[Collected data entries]
--------

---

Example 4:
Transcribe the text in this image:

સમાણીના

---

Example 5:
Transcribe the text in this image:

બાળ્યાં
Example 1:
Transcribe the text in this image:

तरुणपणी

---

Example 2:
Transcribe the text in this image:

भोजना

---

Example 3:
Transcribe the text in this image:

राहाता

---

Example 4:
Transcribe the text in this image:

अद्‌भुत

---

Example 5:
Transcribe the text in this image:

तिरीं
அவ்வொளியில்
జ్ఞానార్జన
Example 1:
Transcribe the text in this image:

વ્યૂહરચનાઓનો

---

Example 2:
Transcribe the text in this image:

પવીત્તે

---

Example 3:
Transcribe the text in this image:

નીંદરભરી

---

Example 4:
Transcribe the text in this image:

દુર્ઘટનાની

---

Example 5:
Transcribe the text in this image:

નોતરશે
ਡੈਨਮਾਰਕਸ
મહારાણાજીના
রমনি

--------

• _Problem_
Please duplicate every line of the listing above without changing anything.

• _Answer to this problem_
---

Example 4:
Transcribe the text in this image:

સમાણીના

---

Example 5:
Transcribe the text in this image:

બાળ્યાં
Example 1:
Transcribe the text in this image:

तरुणपणी

---

Example 2:
Transcribe the text in this image:

भोजना

---

Example 3:
Transcribe the text in this image:

राहाता

---

Example 4:
Transcribe the text in this image:

अद्‌भुत

---

Example 5:
Transcribe the text in this image:

तिरीं
அவ்வொளியில்
జ్ఞానార్జన
Example 1:
Transcribe the text in this image:

વ્યૂહરચનાઓનો

---

Example 2:
Transcribe the text in this image:

પવીત્તે

---

Example 3:
Transcribe the text in this image:

નીંદરભરી

---

Example 4:
Transcribe the text in this image:

દુર્ઘટનાની

---

Example 5:
Transcribe the text in this image:

નોતરશે
ਡੈਨਮਾਰਕਸ
મહારાણાજીના
রমনি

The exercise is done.